A drug, also medicine and medication, is a chemical substance or complex of chemical substances with an intended pharmacological, immunological or metabolic effect on the (animal or human) body. The science of medicines is called pharmacy. The science of the effects of drugs in the human body (human) pharmacology. Prescribing drugs is also known as pharmacotherapy or drug therapy. Many medicines have a vegetable, animal or other biological origin such as the alkaloids, certain insulins or penicillins respectively, but most are made synthetically today.
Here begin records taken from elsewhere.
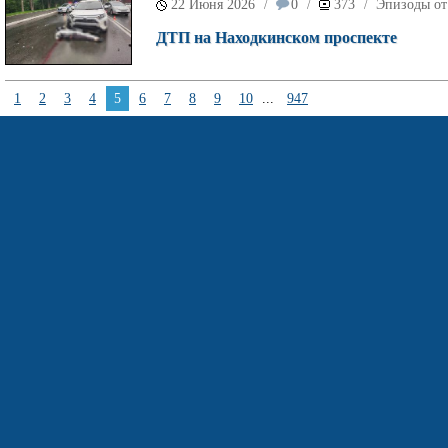
22 Июня 2026
0
373
Эпизоды от
/
/
/
ДТП на Находкинском проспекте
1
2
3
4
5
6
7
8
9
10
...
947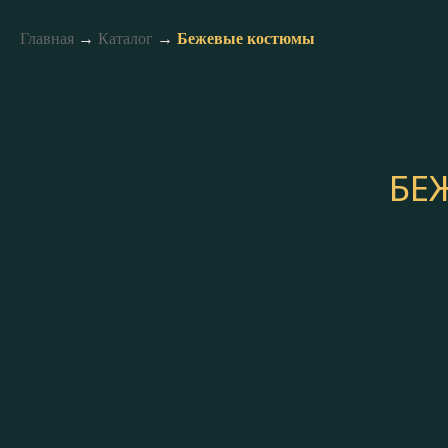
Главная
→
Каталог
→
Бежевые костюмы
БЕ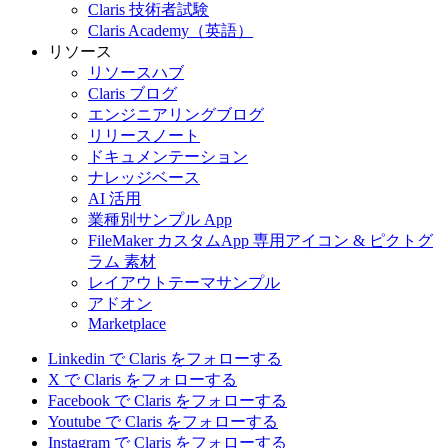
Claris 技術者試験
Claris Academy（英語）
リソース
リソースハブ
Claris ブログ
エンジニアリングブログ
リリースノート
ドキュメンテーション
ナレッジベース
AI 活用
業種別サンプル App
FileMaker カスタムApp 専用アイコン & ピクトグ
ラム 素材
レイアウトテーマサンプル
アドオン
Marketplace
Linkedin で Claris をフォローする
X で Claris をフォローする
Facebook で Claris をフォローする
Youtube で Claris をフォローする
Instagram で Claris をフォローする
For practical reasons, raw materials of vegetable or animal origin are often used as starting materials for the synthesis of medicines.
According to the definition in the Dutch Medicines Act, a medicine does not always have to cure, and it also includes, for example, diagnostic agents and agents that are used preventively (prophylactically). For example, the following products fall under the definition of medicinal product:
medicines with a therapeutic (healing) effect - for example an antibiotic,
agents with a prophylactic (preventive) effect - for example an antimalarial drug.
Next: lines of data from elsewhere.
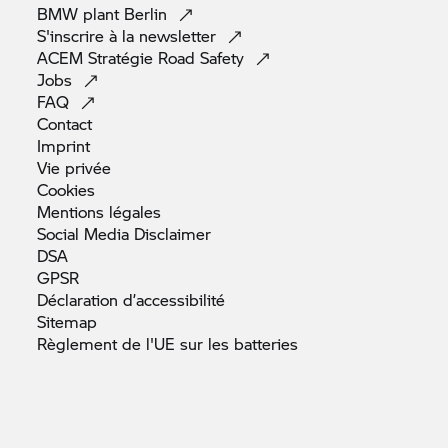
BMW plant
Berlin
S'inscrire à la
newsletter
ACEM Stratégie Road
Safety
Jobs
FAQ
Contact
Imprint
Vie
privée
Cookies
Mentions
légales
Social Media
Disclaimer
DSA
GPSR
Déclaration
d’accessibilité
Sitemap
Règlement de l'UE sur les
batteries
drugs that serve to make a diagnosis - for example, eye drops that are used by the ophthalmologist during consultation hours,
agents that serve to restore, improve or modify physiological functions in humans - for example, a drug used in diabetes, high cholesterol or high blood pressure. In practice, compared to the total amount of available drugs, there are , only a very limited number have a curative effect and the vast majority of drugs have no curative effect, but are used to influence physiological functions.
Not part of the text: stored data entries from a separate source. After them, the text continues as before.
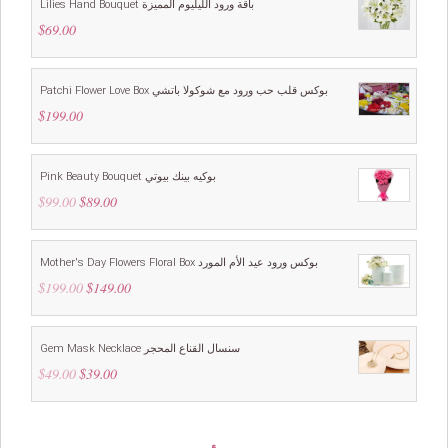
Lilies Hand Bouquet باقة ورود الليليوم المميزة
$
69.00
Patchi Flower Love Box بوكس قلب حب ورود مع شوكولا باتشي
$
199.00
Pink Beauty Bouquet بوكيه بينك بيوتي
$
99.00
Original
$
89.00
Current
price
price
was:
is:
$99.00.
$89.00.
Mother's Day Flowers Floral Box بوكس ورود عيد الأم المورد
$
199.00
Original
$
149.00
Current
price
price
was:
is:
$199.00.
$149.00.
Gem Mask Necklace سنسال القناع المحجر
$
49.00
Original
$
39.00
Current
price
price
was:
is:
$49.00.
$39.00.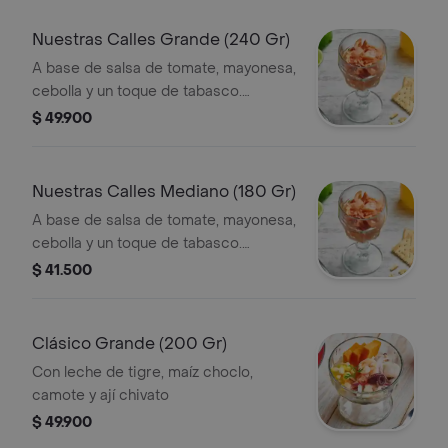
Nuestras Calles Grande (240 Gr)
A base de salsa de tomate, mayonesa,
cebolla y un toque de tabasco.
Acompañado de galletas saltina.
$ 49.900
Nuestras Calles Mediano (180 Gr)
A base de salsa de tomate, mayonesa,
cebolla y un toque de tabasco.
Acompañado de galletas saltina.
$ 41.500
Clásico Grande (200 Gr)
Con leche de tigre, maíz choclo,
camote y ají chivato
$ 49.900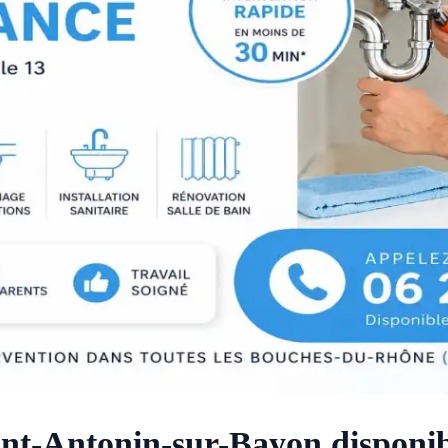
int-Antonin-sur-Bayon disponib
Medicines can be classified in many ways: for example, common methods are
by therapeutic purpose, for example preventive means;
by therapeutic effect, for example antihypertensive agents;
to organ systems of the human body;
by chemical structure, for example benzodiazepines;
by mode of action, e.g. substitution;
by mode of action or mechanism of action, for example alkylating agents;
by origin, for example digitalis glycosides;
to rules on provision, for example Opium Act drugs;
by route of administration, for example suppositories;
by release form, for example capsules or tablets;
by duration of action, for example long-acting sleeping pills;
according to the way they are removed from the body, for example substances with renal clearance. A classification that is widely used internationally is the ATC/DDD classification. ATC stands for Anatomical Therapeutic Chemical. This classification is given by the World Health Organization in Norway. An ATC code for a medicine consists of 7 letters/numbers, divided into 5 levels.
For example, the drug Metformin (a drug for diabetes) is classified as follows:
A - Gastrointestinal Tract and Metabolism (Level 1: Main Anatomical Group)
A10 - drugs used in diabetes (level 2: therapeutic subgroup)
A10B - oral hypoglycaemic drugs (level 3: pharmacological subgroup)
A10BA - biguanides (level 4: chemical subgroup)
A10BA02 - metformin (level 5: chemical name)
Classification by therapeutic target
Causal therapy: fighting the cause of a disease.
Symptomatic therapy: combating the consequences of a disease.
Palliative therapy: relieving pain (healing is not a goal, often in terminal patients)
Preventive therapy: preventing a disease.
Diagnostic administration: the administration of a substance with the aim of finding out which condition the patient is suffering from or which is the cause of the condition.